(Document images with source code)
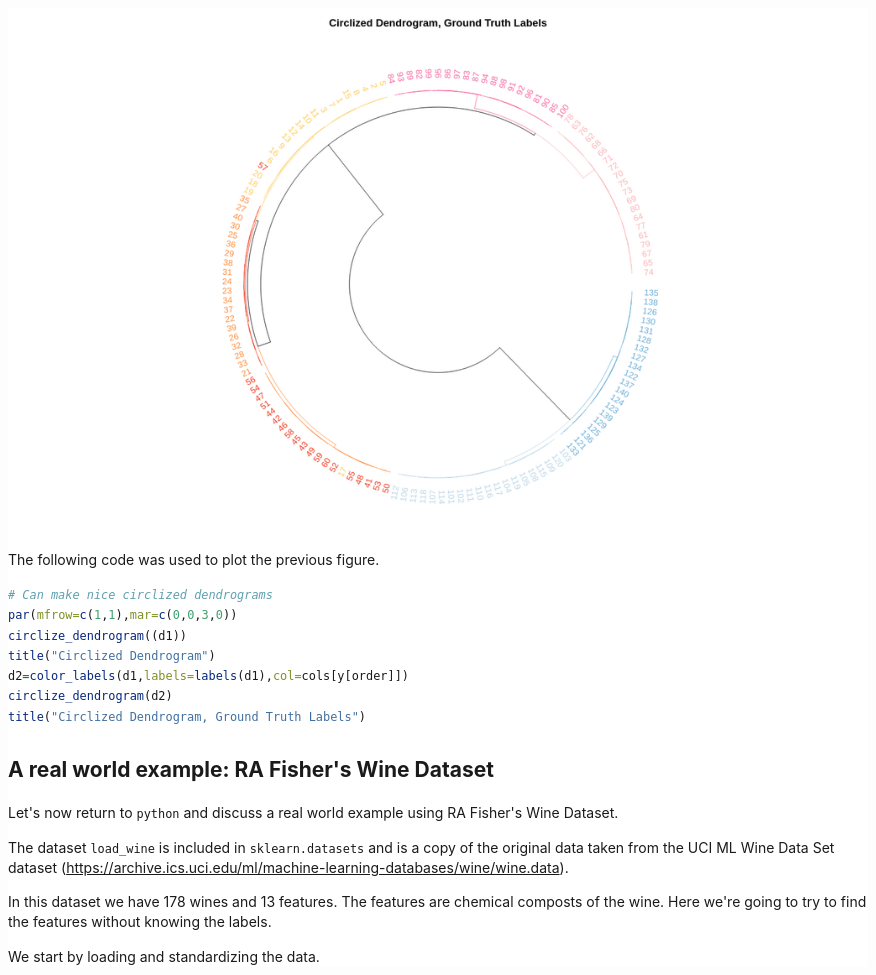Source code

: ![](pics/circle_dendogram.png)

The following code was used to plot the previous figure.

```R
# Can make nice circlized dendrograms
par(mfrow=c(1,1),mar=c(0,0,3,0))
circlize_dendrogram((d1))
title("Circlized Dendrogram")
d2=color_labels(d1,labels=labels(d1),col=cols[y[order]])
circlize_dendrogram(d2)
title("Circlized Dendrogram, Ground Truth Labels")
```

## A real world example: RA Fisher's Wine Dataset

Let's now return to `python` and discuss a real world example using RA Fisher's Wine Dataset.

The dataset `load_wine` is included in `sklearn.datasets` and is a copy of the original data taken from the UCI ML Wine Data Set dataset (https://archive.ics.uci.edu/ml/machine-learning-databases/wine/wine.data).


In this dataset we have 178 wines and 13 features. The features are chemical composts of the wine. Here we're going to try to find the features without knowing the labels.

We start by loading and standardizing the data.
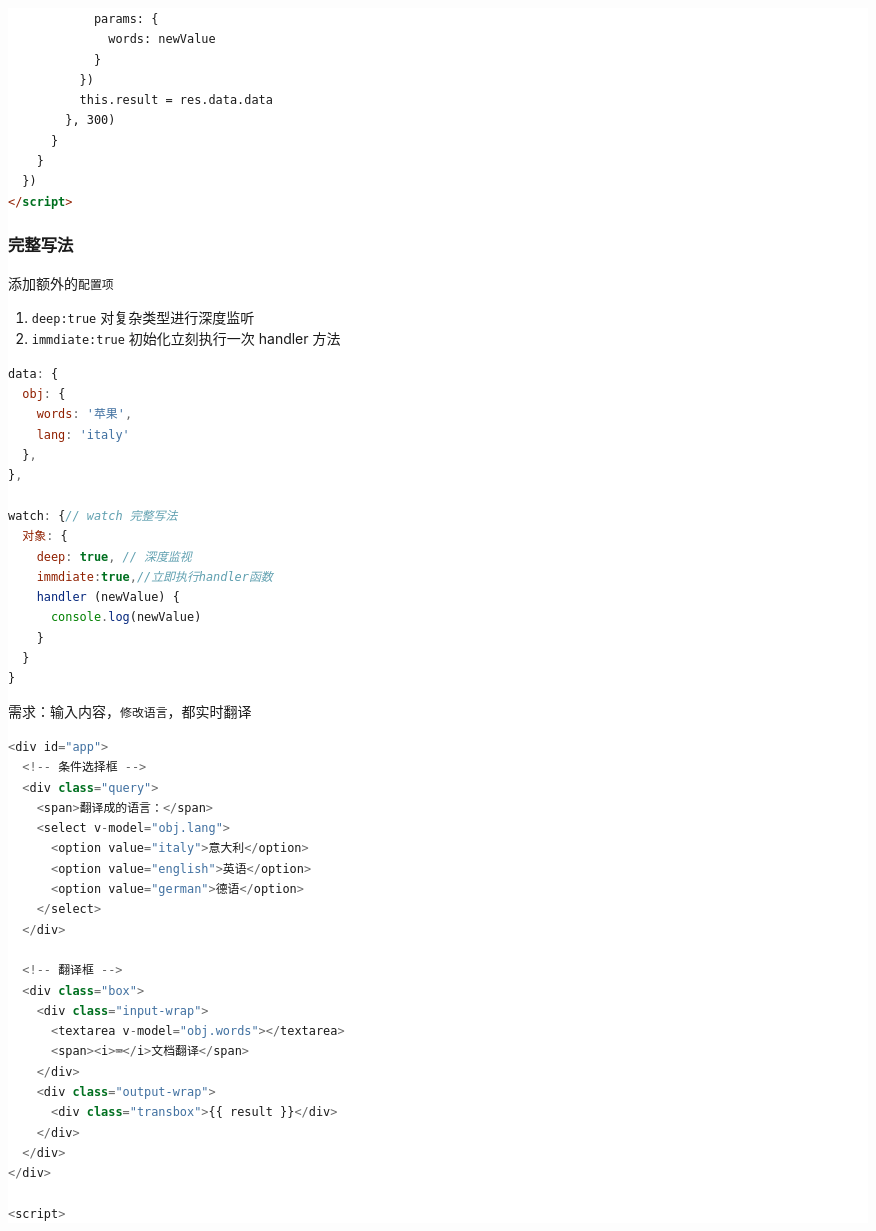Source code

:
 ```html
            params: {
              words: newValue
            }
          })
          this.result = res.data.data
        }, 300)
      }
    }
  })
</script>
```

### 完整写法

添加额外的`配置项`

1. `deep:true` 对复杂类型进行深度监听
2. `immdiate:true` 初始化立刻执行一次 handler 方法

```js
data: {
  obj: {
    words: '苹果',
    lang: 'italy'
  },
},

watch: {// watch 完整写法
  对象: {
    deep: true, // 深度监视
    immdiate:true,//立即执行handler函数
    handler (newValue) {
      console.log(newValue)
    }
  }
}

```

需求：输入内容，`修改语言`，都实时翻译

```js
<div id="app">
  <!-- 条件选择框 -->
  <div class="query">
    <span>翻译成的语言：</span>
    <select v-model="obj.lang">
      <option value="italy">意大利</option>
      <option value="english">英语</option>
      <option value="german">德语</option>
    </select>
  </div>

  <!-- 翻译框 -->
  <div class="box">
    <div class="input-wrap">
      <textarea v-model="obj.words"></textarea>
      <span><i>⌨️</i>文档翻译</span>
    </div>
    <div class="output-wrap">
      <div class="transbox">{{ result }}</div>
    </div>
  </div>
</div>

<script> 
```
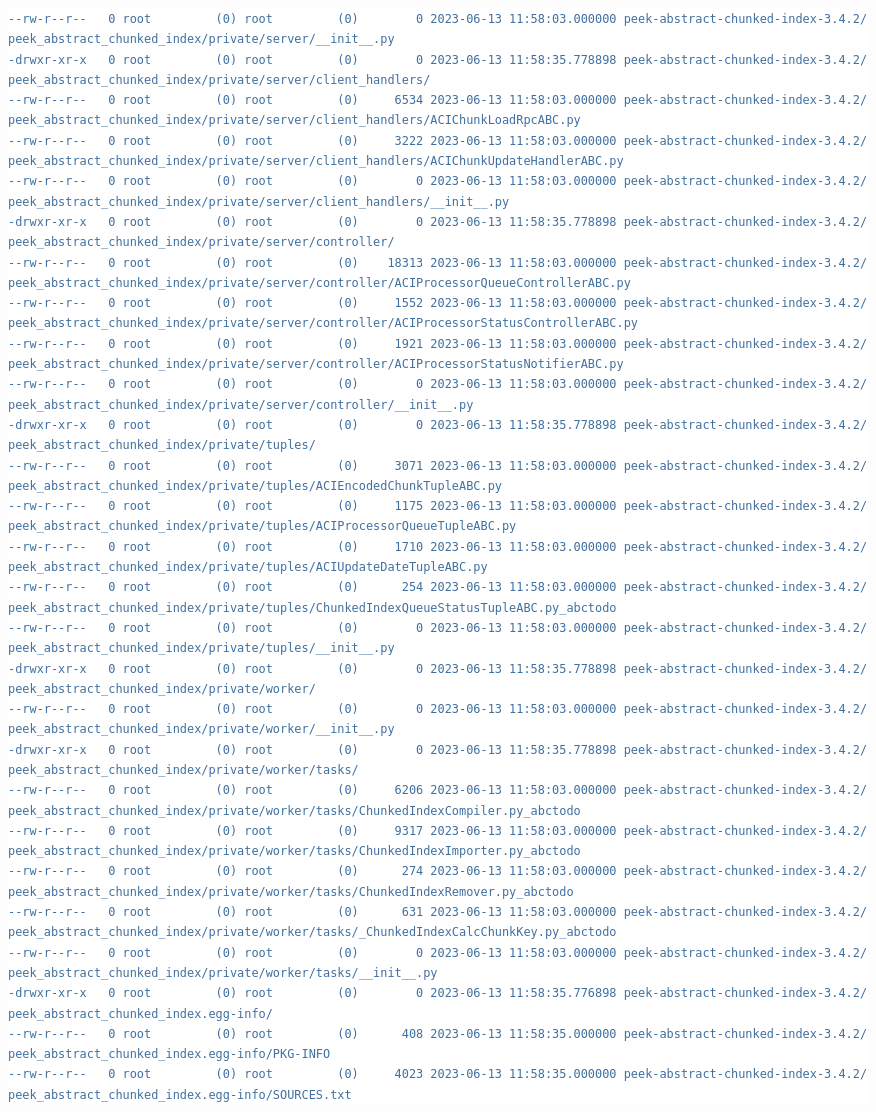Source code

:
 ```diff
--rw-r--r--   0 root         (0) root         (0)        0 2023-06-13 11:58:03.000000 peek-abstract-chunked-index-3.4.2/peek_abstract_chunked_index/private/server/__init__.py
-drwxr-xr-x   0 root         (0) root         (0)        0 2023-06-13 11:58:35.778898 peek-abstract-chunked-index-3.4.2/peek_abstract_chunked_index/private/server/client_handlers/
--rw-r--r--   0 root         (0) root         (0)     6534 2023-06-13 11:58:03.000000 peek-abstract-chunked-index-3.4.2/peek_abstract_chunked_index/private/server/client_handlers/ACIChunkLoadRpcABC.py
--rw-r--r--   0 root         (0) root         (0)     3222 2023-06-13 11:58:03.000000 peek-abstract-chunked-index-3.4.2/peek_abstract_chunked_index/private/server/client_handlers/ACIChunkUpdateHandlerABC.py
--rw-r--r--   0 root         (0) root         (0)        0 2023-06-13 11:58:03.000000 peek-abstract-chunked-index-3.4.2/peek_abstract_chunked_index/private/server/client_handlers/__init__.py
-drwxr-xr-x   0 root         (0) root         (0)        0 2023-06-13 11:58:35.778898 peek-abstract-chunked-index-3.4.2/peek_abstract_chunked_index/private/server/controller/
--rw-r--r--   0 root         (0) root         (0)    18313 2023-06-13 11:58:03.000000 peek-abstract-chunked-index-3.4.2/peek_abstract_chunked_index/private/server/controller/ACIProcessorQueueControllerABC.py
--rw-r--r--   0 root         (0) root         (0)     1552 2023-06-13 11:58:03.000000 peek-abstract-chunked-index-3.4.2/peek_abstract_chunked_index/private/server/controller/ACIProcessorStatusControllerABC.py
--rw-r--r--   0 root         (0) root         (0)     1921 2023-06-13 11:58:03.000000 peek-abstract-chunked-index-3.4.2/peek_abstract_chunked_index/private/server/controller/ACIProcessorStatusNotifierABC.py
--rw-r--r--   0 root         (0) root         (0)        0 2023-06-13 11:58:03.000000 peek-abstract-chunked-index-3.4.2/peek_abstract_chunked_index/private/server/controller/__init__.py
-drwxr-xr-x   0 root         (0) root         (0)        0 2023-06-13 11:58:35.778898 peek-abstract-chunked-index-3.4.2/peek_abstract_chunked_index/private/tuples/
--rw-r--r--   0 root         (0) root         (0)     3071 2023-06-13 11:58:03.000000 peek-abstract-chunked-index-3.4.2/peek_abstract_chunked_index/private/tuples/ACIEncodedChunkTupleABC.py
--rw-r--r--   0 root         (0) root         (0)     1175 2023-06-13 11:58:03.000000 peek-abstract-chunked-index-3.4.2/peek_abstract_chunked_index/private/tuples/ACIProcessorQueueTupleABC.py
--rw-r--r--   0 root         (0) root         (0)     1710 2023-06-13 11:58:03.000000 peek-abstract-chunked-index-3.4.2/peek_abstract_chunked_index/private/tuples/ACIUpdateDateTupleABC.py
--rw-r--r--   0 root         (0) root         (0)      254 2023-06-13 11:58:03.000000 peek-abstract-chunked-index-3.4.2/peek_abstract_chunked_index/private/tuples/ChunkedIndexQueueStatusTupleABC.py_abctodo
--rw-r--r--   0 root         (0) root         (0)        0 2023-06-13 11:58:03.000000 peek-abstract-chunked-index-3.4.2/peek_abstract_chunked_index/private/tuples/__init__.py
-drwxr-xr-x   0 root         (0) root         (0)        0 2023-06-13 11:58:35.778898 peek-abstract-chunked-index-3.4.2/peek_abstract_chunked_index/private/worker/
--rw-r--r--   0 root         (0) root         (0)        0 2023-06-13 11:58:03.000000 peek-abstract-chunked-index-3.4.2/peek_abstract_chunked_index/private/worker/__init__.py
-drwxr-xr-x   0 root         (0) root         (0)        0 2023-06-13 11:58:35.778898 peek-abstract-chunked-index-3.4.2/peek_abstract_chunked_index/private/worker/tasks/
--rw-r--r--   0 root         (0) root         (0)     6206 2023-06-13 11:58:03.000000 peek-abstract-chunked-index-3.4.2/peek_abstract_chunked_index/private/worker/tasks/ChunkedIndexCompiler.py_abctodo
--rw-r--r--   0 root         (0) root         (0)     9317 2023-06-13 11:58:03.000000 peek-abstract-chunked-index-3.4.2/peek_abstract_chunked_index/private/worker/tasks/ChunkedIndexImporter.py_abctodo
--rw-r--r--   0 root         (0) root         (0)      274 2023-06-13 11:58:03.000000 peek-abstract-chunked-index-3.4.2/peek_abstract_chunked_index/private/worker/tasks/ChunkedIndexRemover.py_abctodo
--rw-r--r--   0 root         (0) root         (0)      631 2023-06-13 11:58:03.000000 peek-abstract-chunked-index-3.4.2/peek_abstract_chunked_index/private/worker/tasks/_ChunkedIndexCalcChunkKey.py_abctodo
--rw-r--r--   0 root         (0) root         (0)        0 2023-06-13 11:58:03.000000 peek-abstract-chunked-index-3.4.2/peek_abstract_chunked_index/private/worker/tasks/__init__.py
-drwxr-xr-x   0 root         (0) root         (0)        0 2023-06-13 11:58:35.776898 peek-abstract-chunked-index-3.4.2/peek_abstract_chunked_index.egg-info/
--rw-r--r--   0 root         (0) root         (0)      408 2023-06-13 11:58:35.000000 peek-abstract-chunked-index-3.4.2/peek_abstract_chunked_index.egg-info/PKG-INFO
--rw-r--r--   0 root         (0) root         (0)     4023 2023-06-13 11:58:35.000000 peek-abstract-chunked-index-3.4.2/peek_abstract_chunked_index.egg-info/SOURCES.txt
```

Exercise description - Using the data above, count the lines where "wrap" appears. Reply with the number only.

Written solution - 2